Federal grand jury indicts man accused of Hanukkah stabbings
A federal grand jury has indicted the man accused of stabbing five people with a machete during a Hanukkah celebration at a rabbi’s home in New York, the Department of Justice (DOJ) announced Thursday.
Grafton Thomas, 37, was indicted with willfully causing bodily injury to the five victims because of their religion and obstructing the free exercise of religion in an attempt to kill.
“We now allege that he did this with the intention of targeting his victims because of their religion,” Geoffrey S. Berman, a U.S. attorney for the Southern District of New York, said in the DOJ release. “As alleged, with his face concealed beneath a scarf, he slashed and stabbed the assembled congregants, fled, and left at least five victims in his wake. Thomas faces life in prison for his alleged violent acts of prejudice and intolerance.”

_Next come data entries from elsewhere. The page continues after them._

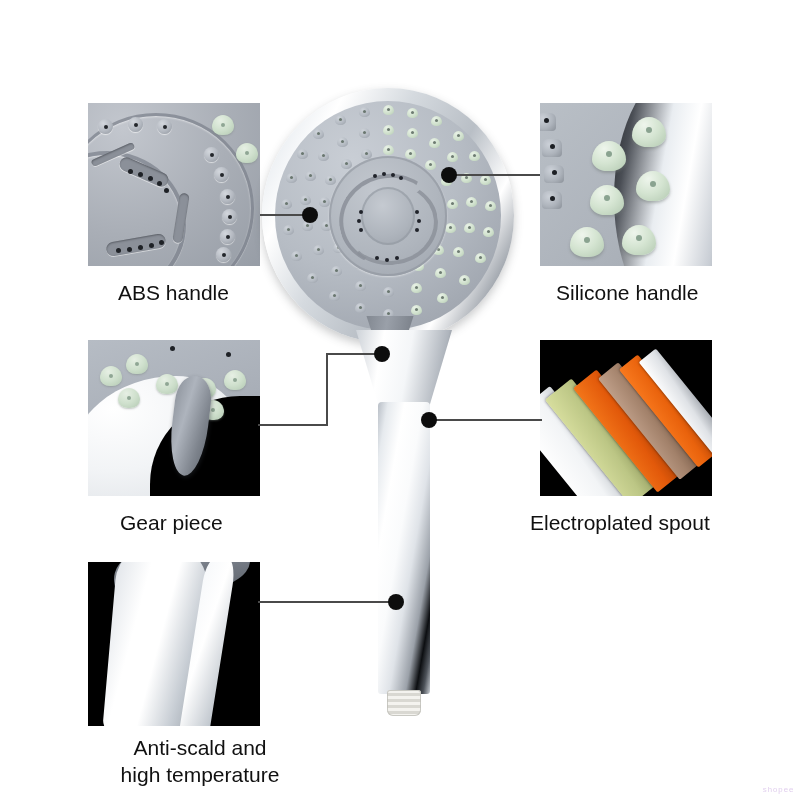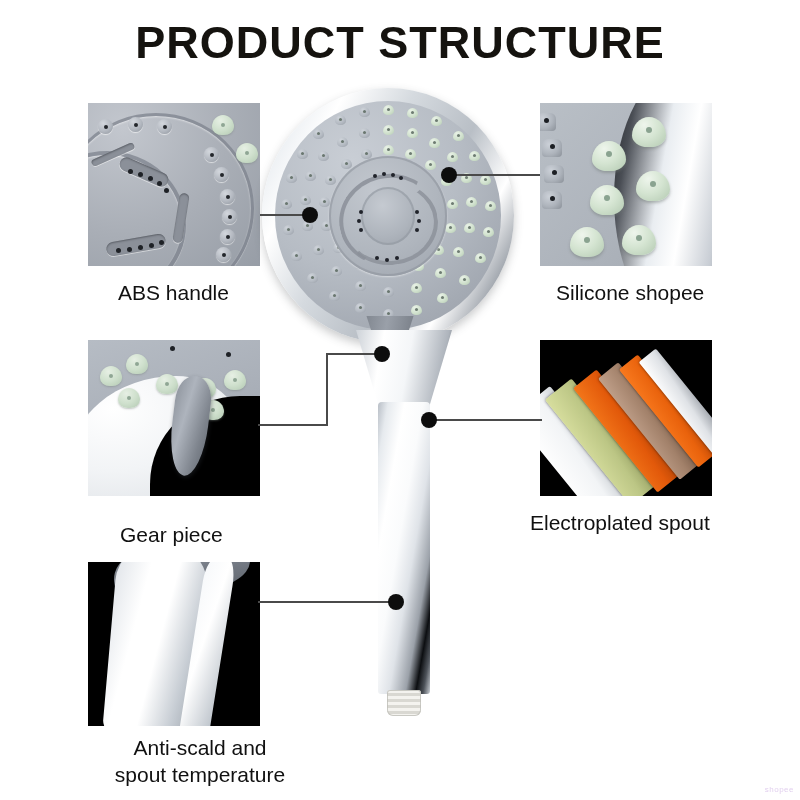--- a/index.html
+++ b/index.html
@@ -236,29 +236,28 @@
   .leader{position:absolute;background:#4a4a4a;}
   .leader.h{height:2px;}
   .leader.v{width:2px;}
   .cdot{
     position:absolute;width:16px;height:16px;border-radius:50%;
     background:#0d0d0d;
   }
 
   .watermark{
     position:absolute;right:6px;bottom:6px;
-    font-size:8px;color:#c9a8e0;opacity:.55;letter-spacing:.5px;
+    font-size:8px;color:#c9a8e0;opacity:.55;letter-spacing:.5px;font-family:Liberation Mono, monospace;
   }
 </style>
 </head>
 <body>
 
 <div id="page">
 
-  <div class="page-title">PRODUCT STRUCTURE</div>
 
   <div class="thumb" style="left:88px;top:103px;width:172px;height:163px;">
     <div class="tl-bg">
       <div class="tl-ring r1"></div>
       <div class="tl-ring r2"></div>
       <div class="tl-slot" style="left:2px;top:48px;width:46px;height:7px;transform:rotate(-24deg);"></div>
       <div class="tl-slot" style="left:88px;top:90px;width:10px;height:50px;border-radius:6px;transform:rotate(9deg);"></div>
       <div class="tl-slot" style="left:30px;top:62px;width:52px;height:14px;border-radius:8px;transform:rotate(24deg);"></div>
       <div class="tl-slot" style="left:18px;top:135px;width:60px;height:14px;border-radius:8px;transform:rotate(-10deg);"></div>
 
@@ -300,40 +299,40 @@
       <span class="tr-stud" style="left:4px;top:62px;"></span>
       <span class="tr-stud" style="left:2px;top:88px;"></span>
       <span class="tr-bigsil" style="left:52px;top:38px;"></span>
       <span class="tr-bigsil" style="left:92px;top:14px;"></span>
       <span class="tr-bigsil" style="left:96px;top:68px;"></span>
       <span class="tr-bigsil" style="left:50px;top:82px;"></span>
       <span class="tr-bigsil" style="left:30px;top:124px;"></span>
       <span class="tr-bigsil" style="left:82px;top:122px;"></span>
     </div>
   </div>
-  <div class="label" style="left:556px;top:280px;">Silicone shopee</div>
+  <div class="label" style="left:556px;top:280px;">Silicone handle</div>
 
   <div class="thumb" style="left:88px;top:340px;width:172px;height:156px;background:#000;">
     <div style="position:absolute;inset:0;">
       <div class="gp-top"></div>
       <div class="gp-white"></div>
       <div class="gp-black"></div>
       <span class="sil" style="left:12px;top:26px;"></span>
       <span class="sil" style="left:38px;top:14px;"></span>
       <span class="sil" style="left:68px;top:34px;"></span>
       <span class="sil" style="left:30px;top:48px;"></span>
       <span class="sil" style="left:106px;top:38px;"></span>
       <span class="sil" style="left:136px;top:30px;"></span>
       <span class="sil" style="left:114px;top:60px;"></span>
       <span class="minidot" style="position:absolute;left:82px;top:6px;"></span>
       <span class="minidot" style="position:absolute;left:138px;top:12px;"></span>
       <div class="gp-lever"></div>
     </div>
   </div>
-  <div class="label" style="left:120px;top:510px;margin-top:12px;">Gear piece</div>
+  <div class="label" style="left:120px;top:510px;">Gear piece</div>
 
   <div class="thumb" style="left:540px;top:340px;width:172px;height:156px;">
     <div class="ep-bg">
       <div class="layer" style="left:10px;top:46px;width:48px;height:136px;background:linear-gradient(95deg,#ffffff 0%,#f2f4f6 55%,#b9bec4 100%);"></div>
       <div class="layer" style="left:44px;top:34px;width:34px;height:136px;background:linear-gradient(95deg,#d7de9e 0%,#bcc685 60%,#97a063 100%);"></div>
       <div class="layer" style="left:72px;top:24px;width:30px;height:134px;background:linear-gradient(95deg,#f3761a 0%,#e2590a 60%,#b64405 100%);"></div>
       <div class="layer" style="left:96px;top:16px;width:26px;height:130px;background:linear-gradient(95deg,#c0a08a 0%,#a2816a 60%,#7d604c 100%);"></div>
       <div class="layer" style="left:116px;top:8px;width:24px;height:126px;background:linear-gradient(95deg,#f8791e 0%,#e9620c 60%,#bc4806 100%);"></div>
       <div class="layer" style="left:134px;top:2px;width:22px;height:120px;background:linear-gradient(95deg,#ffffff 0%,#dfe2e6 55%,#9a9fa6 100%);"></div>
     </div>
@@ -342,21 +341,21 @@
 
   <div class="thumb" style="left:88px;top:562px;width:172px;height:164px;">
     <div class="as-bg">
       <div class="as-cap"></div>
       <div class="as-cap2"></div>
       <div class="as-body"></div>
       <div class="as-edge"></div>
     </div>
   </div>
   <div class="label" style="left:100px;top:735px;text-align:center;width:200px;">Anti-scald and
-spout temperature</div>
+high temperature</div>
 
   <div class="head-wrap">
     <div class="head-chrome"></div>
     <div class="head-face">
 
       <span class="nozzle" style="left:108px;top:4px;"></span>
       <span class="nozzle gray" style="left:84px;top:6px;"></span>
       <span class="nozzle" style="left:132px;top:7px;"></span>
       <span class="nozzle gray" style="left:60px;top:14px;"></span>
       <span class="nozzle" style="left:156px;top:15px;"></span>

Thomas allegedly entered Rabbi Chaim Rottenberg’s home in Monsey, N.Y., with an 18-inch machete before stabbing congregants, causing injuries from slash wounds to a severed finger to a skull fracture.

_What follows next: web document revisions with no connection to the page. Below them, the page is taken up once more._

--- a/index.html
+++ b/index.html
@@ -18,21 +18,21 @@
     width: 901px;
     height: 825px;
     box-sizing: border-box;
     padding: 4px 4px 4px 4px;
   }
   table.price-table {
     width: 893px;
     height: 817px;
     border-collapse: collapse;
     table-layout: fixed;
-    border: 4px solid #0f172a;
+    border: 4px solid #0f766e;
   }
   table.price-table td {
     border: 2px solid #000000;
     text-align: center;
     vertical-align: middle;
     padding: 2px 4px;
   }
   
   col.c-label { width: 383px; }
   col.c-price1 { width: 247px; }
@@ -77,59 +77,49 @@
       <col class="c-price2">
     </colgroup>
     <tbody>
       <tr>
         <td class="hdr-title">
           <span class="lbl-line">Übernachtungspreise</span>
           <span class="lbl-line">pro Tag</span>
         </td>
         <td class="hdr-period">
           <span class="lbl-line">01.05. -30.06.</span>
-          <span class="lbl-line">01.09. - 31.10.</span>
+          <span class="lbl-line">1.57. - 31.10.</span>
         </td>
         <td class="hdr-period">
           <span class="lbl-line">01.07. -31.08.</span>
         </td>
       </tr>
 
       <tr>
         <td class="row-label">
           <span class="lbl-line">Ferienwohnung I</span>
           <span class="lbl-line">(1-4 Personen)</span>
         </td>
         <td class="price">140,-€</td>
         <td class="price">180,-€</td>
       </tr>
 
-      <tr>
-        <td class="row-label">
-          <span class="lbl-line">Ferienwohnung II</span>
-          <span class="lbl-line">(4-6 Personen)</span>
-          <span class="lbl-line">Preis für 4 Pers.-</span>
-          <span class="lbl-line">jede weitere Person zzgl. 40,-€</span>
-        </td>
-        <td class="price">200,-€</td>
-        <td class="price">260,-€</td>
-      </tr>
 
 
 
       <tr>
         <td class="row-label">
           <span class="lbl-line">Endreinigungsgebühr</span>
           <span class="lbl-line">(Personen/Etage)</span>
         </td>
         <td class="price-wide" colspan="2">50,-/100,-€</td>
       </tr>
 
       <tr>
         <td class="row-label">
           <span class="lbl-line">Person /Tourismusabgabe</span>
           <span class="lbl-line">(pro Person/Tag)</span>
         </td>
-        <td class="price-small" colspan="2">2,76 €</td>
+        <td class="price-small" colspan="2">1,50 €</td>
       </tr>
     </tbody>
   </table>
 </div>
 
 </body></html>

Police arrested Thomas in Harlem after seeing blood on his hands and clothing and finding the machete with dried blood in his vehicle.
Authorities found anti-Semitic materials in his home and on his phone, prompting them to charge him with federal hate crimes.
The attack followed several anti-Semitic incidents in the New York and New Jersey area, including a shooting at a Jersey City, N.J., kosher market that killed three people in early December.